### [Set problem A]
In the clicker workshop announcement, which speaker joins the meeting via videoconference?

Friday, April 27, 2012
Back to the Clicker
1. Optimal Acquisition and Distribution on Campus: Which Approach Works Best? - Ben Harwood - Skidmore College
2. Peer Instruction - Do Students Really Learn from Peer Discussion in Computing - Leo Porter - Skidmore College
3. Strategies to Assess the Impact of Clicker Use - Michael Krikonis - Clark University
815 North Broadway Ave. Murray Aikins Ballroom
Saratoga Springs, New York
When:9:00 am - 3:00 pm
Note: Registration begins at 8:00am
Workshop Organizer: Ben Harwood of Skidmore College
Clickers and polling devices may just have reached a maturity with faculty and students on campuses. With clickers being easily acquired, institutions have the flexibility to take innovative approaches to their integration with teaching and learning. Experience also shows clickers are transcending into co-curricular areas such as research, faculty meetings and campus social events. Even as clickers are widely adopted on campuses, challenges still remain:
1. What is the optimal acquisition and distribution model for my campus?
2. What are best practices for pedagogy and support?
3. What strategies are available to assess the impact of clicker use?
During this SIG, participants will examine the progress of personal response systems as well as imagine the future as feedback is increasingly possible via web-enabled devices, collaborative work platforms and LMS integrations. The program will consist of pre-determined individual presentations and participant-shaped open group conversation activities. Technologists, faculty and students are invited to participate and share experiences and data from their campuses.
8:00 A.M. - 9:00 A.M. Registration and coffee
Speakers for the Day:
Derek Bruff, Director, Center for Teaching, Vanderbilt University.
Ben Harwood, Instructional Technologist. Skidmore College.
Michael Krikonis, Academic Technologist, Clark University.
Leo Porter, Assistant Professor, Mathematics and Computer Science, Skidmore College.
Lucas Wright, Educational Technologist, St. Lawrence University.
9:00 A.M. - 9:25 A.M. Goals of the days and introductions with Derek Bruff, author of Teaching with Classroom Response Systems: Creating Active Learning Environments Derek joins the meeting via videoconference.
9:25 A.M. - 10:00 A.M. Group conversation and activity.

### [Data to use]
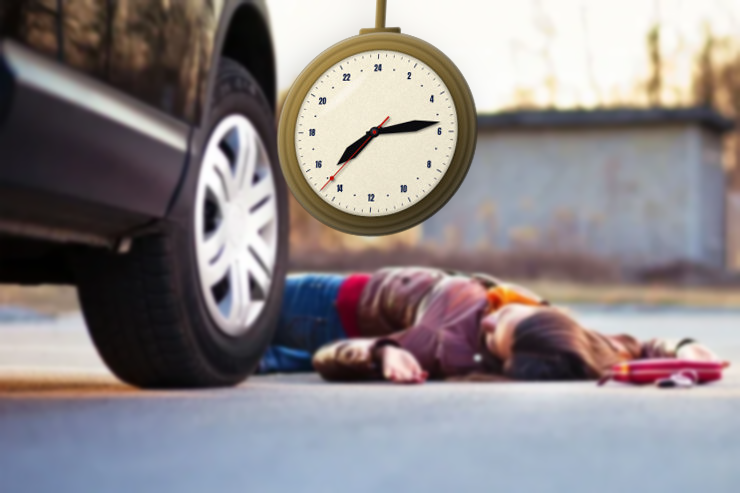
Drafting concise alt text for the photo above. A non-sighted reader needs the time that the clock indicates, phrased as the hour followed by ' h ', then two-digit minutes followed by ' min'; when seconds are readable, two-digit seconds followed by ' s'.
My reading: 15 h 13 min 37 s
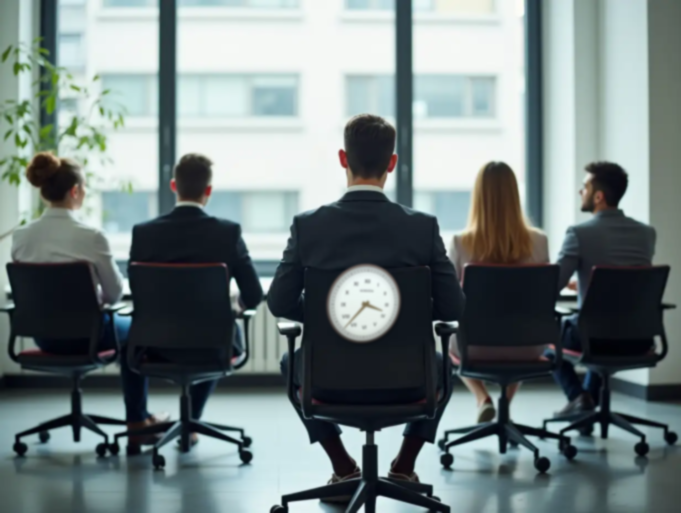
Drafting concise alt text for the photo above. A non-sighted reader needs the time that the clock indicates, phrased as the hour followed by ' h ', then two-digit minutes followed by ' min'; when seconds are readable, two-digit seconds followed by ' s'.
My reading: 3 h 37 min
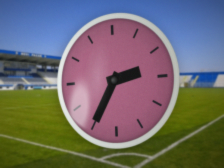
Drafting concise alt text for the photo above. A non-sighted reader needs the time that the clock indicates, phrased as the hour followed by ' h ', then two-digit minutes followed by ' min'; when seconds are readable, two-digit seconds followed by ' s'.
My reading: 2 h 35 min
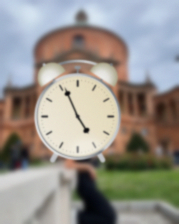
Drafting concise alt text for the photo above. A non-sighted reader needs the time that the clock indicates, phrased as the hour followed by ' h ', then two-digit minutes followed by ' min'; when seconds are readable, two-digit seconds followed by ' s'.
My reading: 4 h 56 min
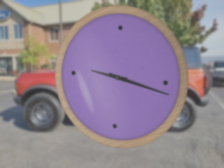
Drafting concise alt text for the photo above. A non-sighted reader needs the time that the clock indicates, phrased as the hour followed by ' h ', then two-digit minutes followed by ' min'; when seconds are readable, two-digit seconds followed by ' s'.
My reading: 9 h 17 min
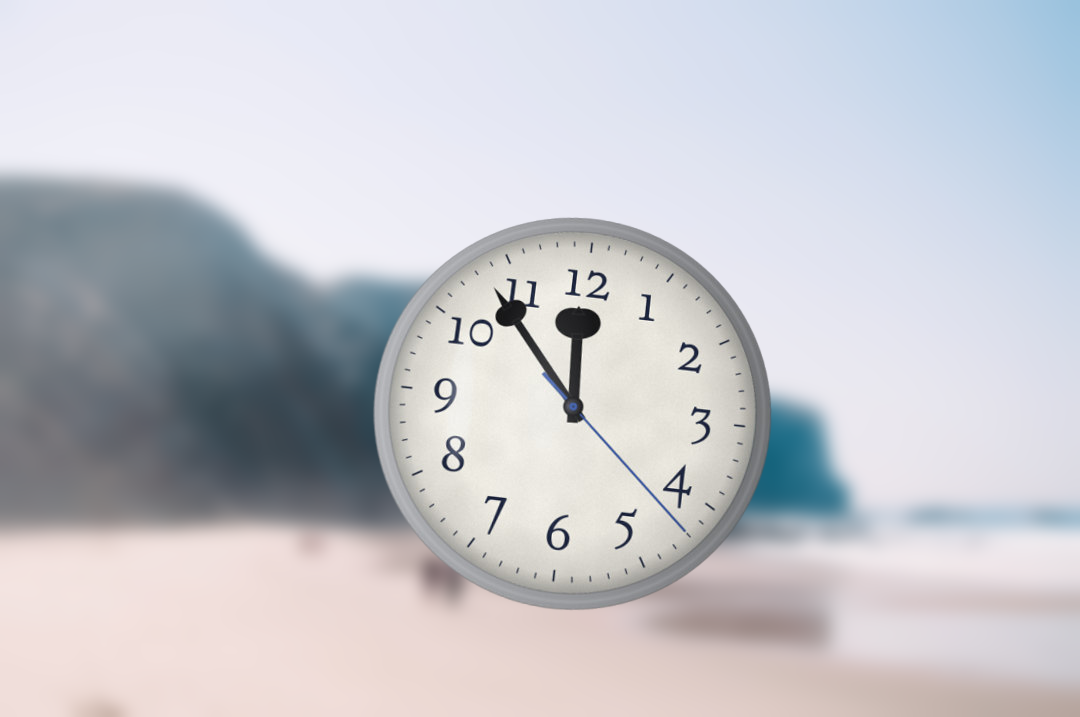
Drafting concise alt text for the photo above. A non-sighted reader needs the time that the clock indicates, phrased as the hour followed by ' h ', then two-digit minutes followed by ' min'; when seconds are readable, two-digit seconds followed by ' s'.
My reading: 11 h 53 min 22 s
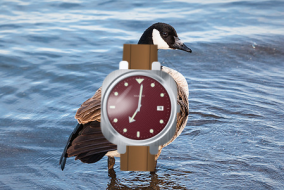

### [Set problem B]
Express all the clock-reading entries as a Markdown table with the columns "No." and "Line", one numbered row per line in order. Skip blank lines and leave the picture markers out.

### [Reply A]
Derek Bruff

### [Reply B]
| No. | Line |
|---|---|
| 1 | Drafting concise alt text for the photo above. A non-sighted reader needs the time that the clock indicates, phrased as the hour followed by ' h ', then two-digit minutes followed by ' min'; when seconds are readable, two-digit seconds followed by ' s'. |
| 2 | My reading: 15 h 13 min 37 s |
| 3 | Drafting concise alt text for the photo above. A non-sighted reader needs the time that the clock indicates, phrased as the hour followed by ' h ', then two-digit minutes followed by ' min'; when seconds are readable, two-digit seconds followed by ' s'. |
| 4 | My reading: 3 h 37 min |
| 5 | Drafting concise alt text for the photo above. A non-sighted reader needs the time that the clock indicates, phrased as the hour followed by ' h ', then two-digit minutes followed by ' min'; when seconds are readable, two-digit seconds followed by ' s'. |
| 6 | My reading: 2 h 35 min |
| 7 | Drafting concise alt text for the photo above. A non-sighted reader needs the time that the clock indicates, phrased as the hour followed by ' h ', then two-digit minutes followed by ' min'; when seconds are readable, two-digit seconds followed by ' s'. |
| 8 | My reading: 4 h 56 min |
| 9 | Drafting concise alt text for the photo above. A non-sighted reader needs the time that the clock indicates, phrased as the hour followed by ' h ', then two-digit minutes followed by ' min'; when seconds are readable, two-digit seconds followed by ' s'. |
| 10 | My reading: 9 h 17 min |
| 11 | Drafting concise alt text for the photo above. A non-sighted reader needs the time that the clock indicates, phrased as the hour followed by ' h ', then two-digit minutes followed by ' min'; when seconds are readable, two-digit seconds followed by ' s'. |
| 12 | My reading: 11 h 53 min 22 s |